Bilirubin (BR), a metabolite with increased concentrations in plasma during viral hepatitis, has been recognized as a potential immune-modulator. We recently reported that conjugated BR (CB) augments regulatory T cell (Treg) suppressor activity during acute hepatitis A virus (HAV) infection. However, the mechanisms related to the effects of CB on Treg function in the course of hepatotropic viral diseases have not been elucidated. T cell immunoglobulin domain and mucin domain 3 (TIM-3), via its interactions with galectin-9 (GAL-9), is a receptor associated with enhanced Treg function. Thus, TIM-3 expression may be related to the crosstalk between CB and Tregs during HAV infection. Herein, in vitro treatment with high concentrations of CB upregulated TIM-3 expression on Tregs from healthy donors.
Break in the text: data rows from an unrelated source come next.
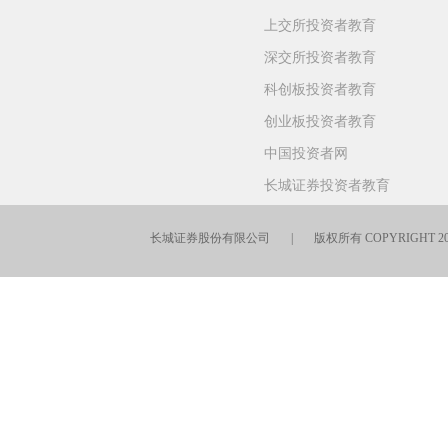
上交所投资者教育
深交所投资者教育
科创板投资者教育
创业板投资者教育
中国投资者网
长城证券投资者教育
长城证券股份有限公司 | 版权所有 COPYRIGHT 201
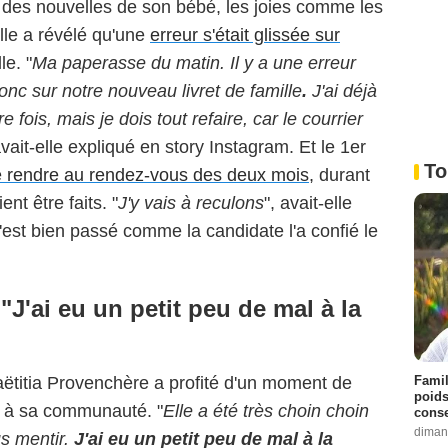
 des nouvelles de son bébé, les joies comme les
lle a révélé qu'une
erreur s'était glissée sur
le. "
Ma paperasse du matin. Il y a une erreur
onc sur notre nouveau livret de famille
.
J'ai déjà
fois, mais je dois tout refaire, car le courrier
avait-elle expliqué en story Instagram. Et le 1er
To
e rendre au rendez-vous des deux mois,
durant
nt être faits. "
J'y vais à reculons
", avait-elle
est bien passé comme la candidate l'a confié le
J'ai eu un petit peu de mal à la
Famil
aëtitia Provenchère a profité d'un moment de
poids
 à sa communauté. "
Elle a été très choin choin
conse
diman
us mentir.
J'ai eu un petit peu de mal à la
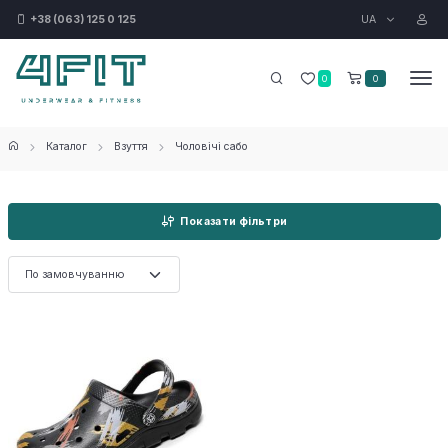
UA
+38 (063) 125 0 125
0
0
Каталог
Взуття
Чоловічі сабо
Показати фільтри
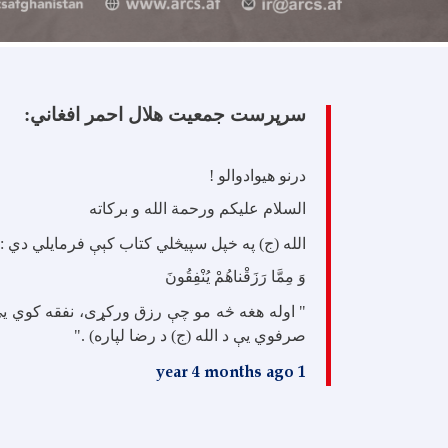
سرپرست جمعیت هلال احمر افغاني:
درنو هیوادوالو !
السلام علیکم ورحمة الله و برکاته
الله (ج) په خپل سپيڅلي کتاب کېې فرمایلي دي :
وَ مِمَّا رَزَقْناهُمْ يُنْفِقُونَ
" اوله هغه څه مو چې رزق ورکړی، نفقه کوي یې
صرفوي یې د الله (ج) د رضا لپاره) ."
1 year 4 months ago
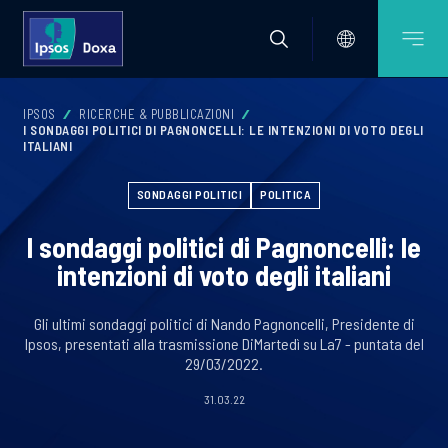
IPSOS
RICERCHE & PUBBLICAZIONI
I SONDAGGI POLITICI DI PAGNONCELLI: LE INTENZIONI DI VOTO DEGLI
ITALIANI
SONDAGGI POLITICI
POLITICA
I sondaggi politici di Pagnoncelli: le
intenzioni di voto degli italiani
Gli ultimi sondaggi politici di Nando Pagnoncelli, Presidente di
Ipsos, presentati alla trasmissione DiMartedì su La7 - puntata del
29/03/2022.
31.03.22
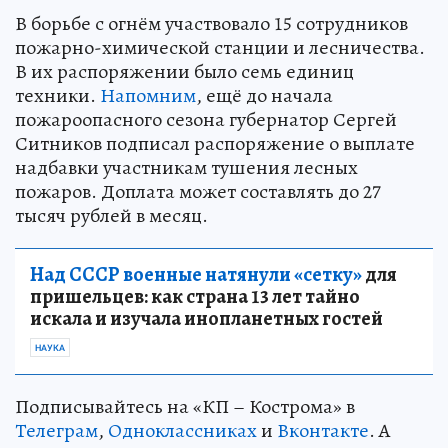
В борьбе с огнём участвовало 15 сотрудников
пожарно-химической станции и лесничества.
В их распоряжении было семь единиц
техники.
Напомним
, ещё до начала
пожароопасного сезона губернатор Сергей
Ситников подписал распоряжение о выплате
надбавки участникам тушения лесных
пожаров. Доплата может составлять до 27
тысяч рублей в месяц.
Над СССР военные натянули «сетку»
для
пришельцев: как страна 13 лет тайно
искала и изучала инопланетных гостей
НАУКА
Подписывайтесь на «КП – Кострома» в
Телеграм
,
Одноклассниках
и
Вконтакте
. А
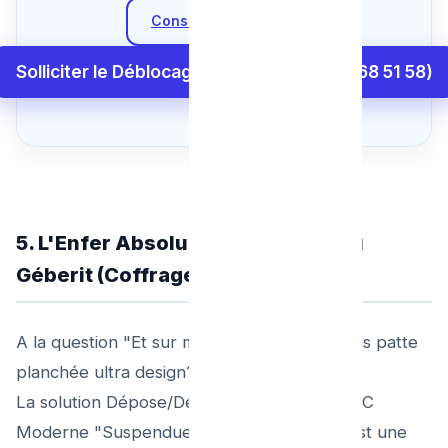
Consulter nos Tarifs
Solliciter le Déblocage et Constat (0465 68 51 58)
5. L'Enfer Absolu du WC Suspendu
Géberit (Coffrage)
A la question "Et sur mon Cabinet mural sans patte
planchée ultra design?"
La solution Dépose/Démontage sur Cuve WC
Moderne "Suspendue" du Batit-supports est une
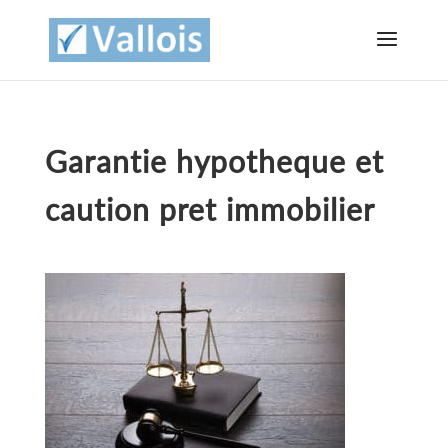
Garantie hypotheque et
caution pret immobilier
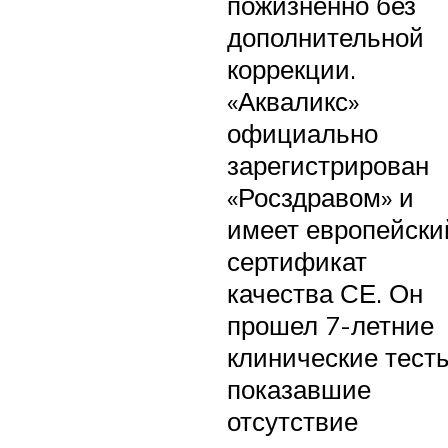
пожизненно без
дополнительной
коррекции.
«Акваликс»
официально
зарегистрирован
«Росздравом» и
имеет европейски
сертификат
качества СЕ. Он
прошел 7-летние
клинические тесты
показавшие
отсутствие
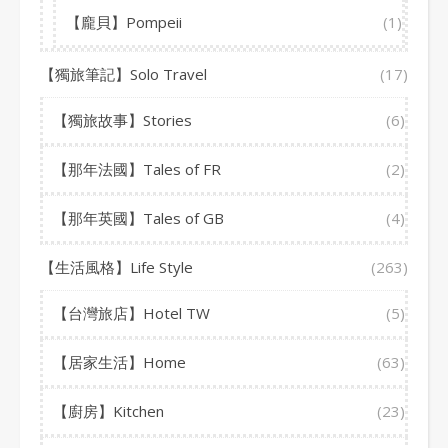
【龐貝】Pompeii
(1)
【獨旅筆記】Solo Travel
(17)
【獨旅故事】Stories
(6)
【那年法國】Tales of FR
(2)
【那年英國】Tales of GB
(4)
【生活風格】Life Style
(263)
【台灣旅店】Hotel TW
(5)
【居家生活】Home
(63)
【廚房】Kitchen
(23)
CB treatment in vitro did not induce de novo Treg generation, and in vitro stimulation with TGF-, which shows increased secretion during HAV infection, resulted in a trend toward increased TIM-3 expression on Tregs and CD4(+) T lymphocytes (TLs) from healthy donors. Interestingly, an upregulation of TIM-3 expression on CD4(+)CD25(+) T cells and an increase in the proportion of CD4(+) TLs expressing GAL-9 were found in HAV-infected patients with abnormal CB values relative to healthy controls. In addition, a statistically significantly reduction in IL-17F production was observed after treatment of CD4(+) TLs from healthy donors with high doses of CB in vitro. In summary, our results suggest that CB might regulate Treg activity via a TIM-3-mediated mechanism, ultimately leading to an anti-inflammatory hepatoprotective effect.